I have a very common name. When I was a Junior in High School, there was a girl in the Senior class with the same name.  I think she was always in trouble. Every morning I was called to the Principals Office. Every morning I would walk in and they would tell me I was the wrong girl. I would agree. I was kind of a goody-two shoes (not really, but in comparison  to her they thought I was a saint).  For weeks this occurred. For weeks they would tell me not to come back. For weeks I would relay the message to the Homeroom Teacher. For weeks he would send me to the Office anyway, not believing me.  It took several weeks, but the Homeroom Teacher and the Office finally got on the same sheet of music (he was the Band Director and his homeroom was composed of the Band Members—I didn’t make the cut my Senior year and I’m sure it was because he really thought I was a trouble maker—but it was all good, I made the Vocal Ensemble I desperately wanted ).

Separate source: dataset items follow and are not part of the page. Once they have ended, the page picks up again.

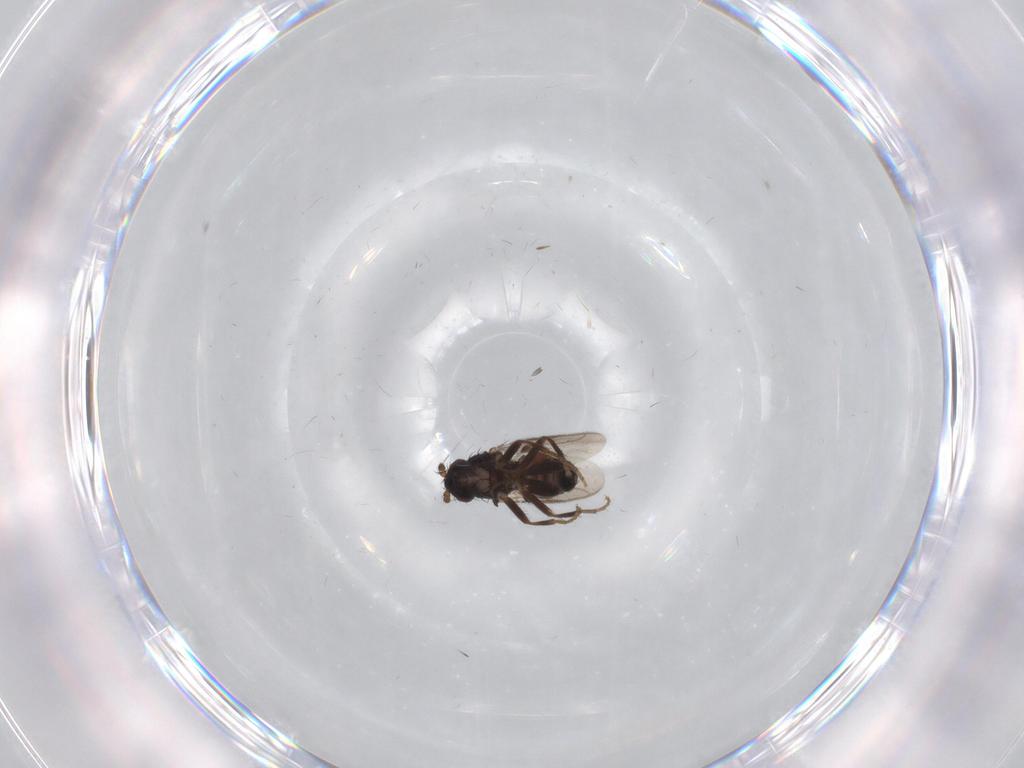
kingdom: Animalia
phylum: Arthropoda
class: Insecta
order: Diptera
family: Sphaeroceridae
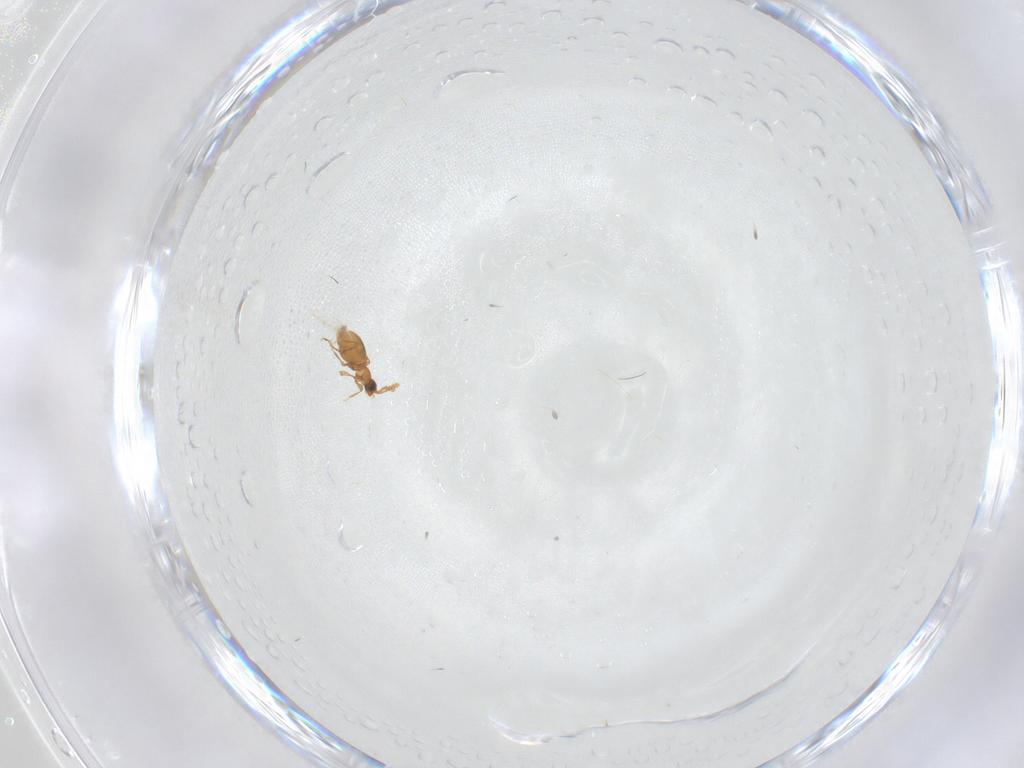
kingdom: Animalia
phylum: Arthropoda
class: Insecta
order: Coleoptera
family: Staphylinidae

Being mistaken for the trouble girl wasn’t all bad though—because they thought I was her, my locker was in the Senior Section during my Junior year. Right next to the Basketball Player I had a crush on.  I swooned every time he came to the locker after gym or basketball practice because,  not only was he handsome—he smelled super sexy. He wore Brut. To this day, if I smell Brut, I smile,  look around for him, and grow very, very warm.